Grafana settings lost when host ethernet interface goes down and back up
Reporters
- Mika Silvola (Infinera)
- Lluis Gifre (CTTC)
Description
Host running TFS had network issues and interface went down and back up. As results Grafana restarted and comes back on default settings without TFS related templates. To recovery from situation TFS must be restarted.

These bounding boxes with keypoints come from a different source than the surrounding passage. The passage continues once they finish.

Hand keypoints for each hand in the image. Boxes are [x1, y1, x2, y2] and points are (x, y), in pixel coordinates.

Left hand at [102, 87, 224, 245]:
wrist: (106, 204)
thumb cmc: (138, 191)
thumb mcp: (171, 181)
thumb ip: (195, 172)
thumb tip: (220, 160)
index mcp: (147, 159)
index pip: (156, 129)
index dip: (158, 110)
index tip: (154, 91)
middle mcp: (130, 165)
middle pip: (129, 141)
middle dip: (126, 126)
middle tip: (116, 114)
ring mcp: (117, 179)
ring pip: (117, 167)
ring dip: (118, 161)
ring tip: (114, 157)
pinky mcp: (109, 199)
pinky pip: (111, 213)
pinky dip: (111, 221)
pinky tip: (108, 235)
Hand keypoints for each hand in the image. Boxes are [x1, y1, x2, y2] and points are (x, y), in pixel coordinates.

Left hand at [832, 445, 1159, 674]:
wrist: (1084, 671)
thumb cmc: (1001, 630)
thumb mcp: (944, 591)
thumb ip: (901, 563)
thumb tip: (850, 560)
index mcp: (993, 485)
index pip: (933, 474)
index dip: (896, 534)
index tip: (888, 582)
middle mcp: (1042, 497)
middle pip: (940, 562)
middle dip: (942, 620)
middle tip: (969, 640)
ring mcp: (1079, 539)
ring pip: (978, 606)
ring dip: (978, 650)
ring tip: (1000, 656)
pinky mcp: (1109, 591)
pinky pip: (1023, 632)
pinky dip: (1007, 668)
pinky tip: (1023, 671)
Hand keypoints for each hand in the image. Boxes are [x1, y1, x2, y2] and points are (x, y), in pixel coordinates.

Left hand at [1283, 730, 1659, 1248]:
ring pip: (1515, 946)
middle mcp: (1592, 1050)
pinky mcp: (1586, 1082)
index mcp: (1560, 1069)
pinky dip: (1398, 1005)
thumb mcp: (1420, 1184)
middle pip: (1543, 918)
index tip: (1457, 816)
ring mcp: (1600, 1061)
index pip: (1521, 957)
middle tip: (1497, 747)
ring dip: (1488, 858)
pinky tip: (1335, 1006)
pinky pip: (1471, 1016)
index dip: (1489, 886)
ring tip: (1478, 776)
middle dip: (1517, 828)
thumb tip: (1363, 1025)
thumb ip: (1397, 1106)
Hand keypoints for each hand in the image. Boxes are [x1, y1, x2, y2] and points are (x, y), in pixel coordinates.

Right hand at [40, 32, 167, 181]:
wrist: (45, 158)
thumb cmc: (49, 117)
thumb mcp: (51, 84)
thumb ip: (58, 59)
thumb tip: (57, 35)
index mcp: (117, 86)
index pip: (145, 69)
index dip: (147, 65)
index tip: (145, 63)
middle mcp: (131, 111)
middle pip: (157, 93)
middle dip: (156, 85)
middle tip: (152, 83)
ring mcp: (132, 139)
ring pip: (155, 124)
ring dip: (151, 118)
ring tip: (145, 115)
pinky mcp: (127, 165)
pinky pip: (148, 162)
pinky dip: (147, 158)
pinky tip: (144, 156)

Root cause of the problem is that deploy/tfs.sh scripts configures Granana setup via script once, but this settings is not re-played in case of Grafana restart.
Deployment environment
- Ubunut 22.04
- MicroK8s (1.2.24):
enabled:
linkerd # (community) Linkerd is a service mesh for Kubernetes and other frameworks
community # (core) The community addons repository
dns # (core) CoreDNS
ha-cluster # (core) Configure high availability on the current node
helm3 # (core) Helm 3 - Kubernetes package manager
hostpath-storage # (core) Storage class; allocates storage from host directory
ingress # (core) Ingress controller for external access
metrics-server # (core) K8s Metrics Server for API access to service metrics
prometheus # (core) Prometheus operator for monitoring and logging
registry # (core) Private image registry exposed on localhost:32000
storage # (core) Alias to hostpath-storage add-on, deprecated
- TeraFlowSDN (include release/branch-name/commit-id): commit 7335ba27 (origin/develop) Date: Thu Feb 8 10:35:40 2024 +0000
TFS deployment settings
- base/minimal settings, +ztp and +monitoring enabled
Sequence of actions that resulted in the bug
-
easy to re-produce:
-
create setup which generates statistic events and monitor via grafana
-
sudo ifconfig down
-
grafana restarts and after comes back has no TFS settings present
-
sudo ifconfig up
-
Lluis gave quick analysis:
- probably the reason is because the failure causes grafana to self-redeploy and grafana settings are not persisted in disk (it uses a deployment set not a stateful set)
Document the explicit error
- grafana lost settings
Expected behaviour
- Expected behavior would be that Grafana doesn't restart on interface down/up transition, or alternatively in case restart re-plays TFS related settings back.